Se vistió como pudo, traje de los domingos convertido en charco de estados de ánimo. Los pantalones y la camiseta no eran más que amarillo triste, gritándose entre ellos que el gris se lleva dentro, y que el coral no tiene nada que ver en esto.
No miró por la ventana, puesto que estaba ciego por culpa de las ecuaciones de segundo grado, y de sus dos incógnitas. Así que se fijó solamente en las motas de polvo, en las gotas secas y en los restos de cemento de las obras del balcón. Cenefas sin patrón calculable jugando a retorcerse hasta que alguien las limpie. Vida triste y breve la suya.

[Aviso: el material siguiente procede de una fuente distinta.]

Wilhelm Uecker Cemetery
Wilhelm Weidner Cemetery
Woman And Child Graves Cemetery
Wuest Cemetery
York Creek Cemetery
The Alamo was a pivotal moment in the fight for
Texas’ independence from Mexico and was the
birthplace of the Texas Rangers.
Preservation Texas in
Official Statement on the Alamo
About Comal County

Caminó por el pasillo abrazando eses, lanzando miradas a la hiedra que crece en los marcos de las puertas, esa hiedra que siempre nace cuando el día anterior bebimos demasiado. Se le enredó un poco en las piernas y en los brazos hasta casi hacerle caer, pero una mirada triste bastó para hacerla retroceder.

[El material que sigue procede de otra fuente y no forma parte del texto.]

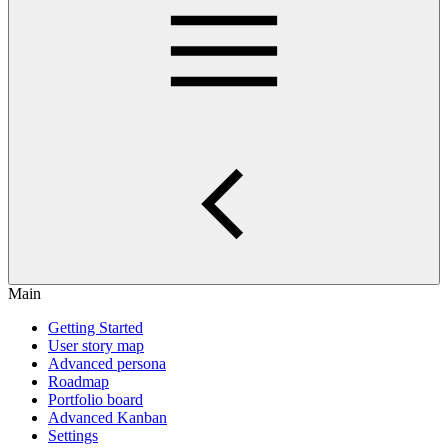
Main
Getting Started
User story map
Advanced persona
Roadmap
Portfolio board
Advanced Kanban
Settings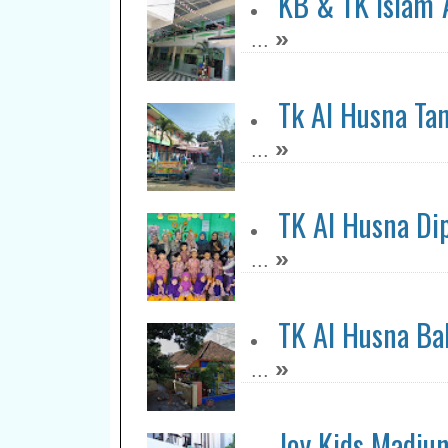
KB & TK Islam 
»
...
Tk Al Husna Ta
»
...
TK Al Husna Di
»
...
TK Al Husna Bal
»
...
Joy Kids Madiu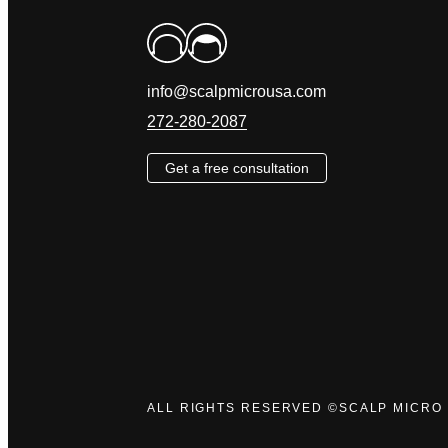
info@scalpmicrousa.com
272-280-2087
Get a free consultation
ALL RIGHTS RESERVED ©SCALP MICRO 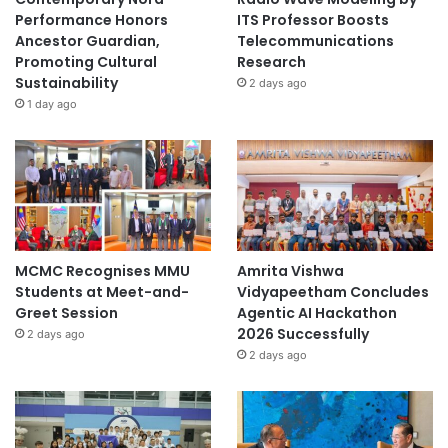
School: KKU Demonstration School, Secondary
Performance Honors
ITS Professor Boosts
Section (Faculty of Education)
Ancestor Guardian,
Telecommunications
Promoting Cultural
Research
Sustainability
Advisor: Mr. Somchok Kaewuthas
2 days ago
1 day ago
Biocomposite Material from
Sugarcane Bagasse: Solving
Water Pollution Using
Biodegradable Technology
Inventor: Proud Rueangsang
MCMC Recognises MMU
Amrita Vishwa
Students at Meet-and-
Vidyapeetham Concludes
School: KKU Demonstration School, Secondary
Greet Session
Agentic AI Hackathon
Section (Faculty of Education)
2026 Successfully
2 days ago
2 days ago
Advisor: Mr. Somchok Kaewuthas
Silver Medals (2 Awards)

Desde su habitación le cantaba Maga, hablando de silbidos tímidos y cristales pequeños, con esa voz dulce y ese acento neutro de Miguel Rivera, que mienten sobre una sevilla de haches sonoras y eses con forma de cetas.

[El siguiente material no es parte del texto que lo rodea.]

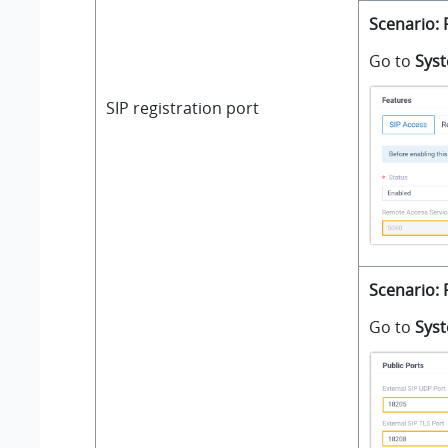
Scenario: 
Go to
Sys
SIP registration port
Scenario: 
Go to
Sys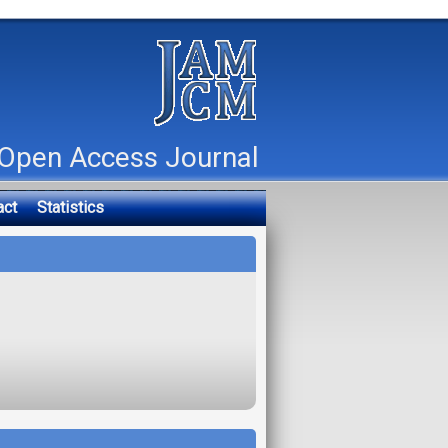
Open Access Journal
act
Statistics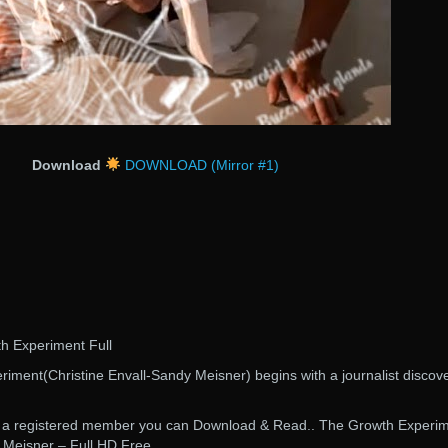
Download
DOWNLOAD (Mirror #1)
th Experiment Full
iment(Christine Envall-Sandy Meisner) begins with a journalist discov
are a registered member you can Download & Read.. The Growth Experi
 Meisner – Full HD Free.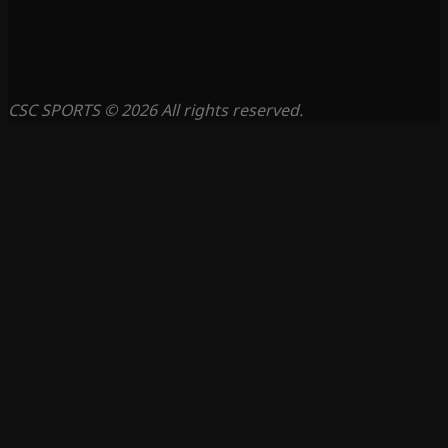
CSC SPORTS © 2026 All rights reserved.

Pero el no los estaba escuchando, porque ya estaba delante del espejo;
*** Al mirarse fíjamente su reflejo le pintó un corazón verde en un hombro, echándole el aliento para que se secara de manera permanente. Parpadeó dos veces y el dibujo desapareció dejando un hueco color carne de esferas muertas.
Y justo en el momento en que el reproductor de música de su ordenador le comenzó a cantar Astrolabios, fue consciente de lo que tenía en la mano. La mantuvo, abierta, mientras se veía a sí mismo sonriéndole a las ironías, a la pasta de dientes y a las toallas de colores.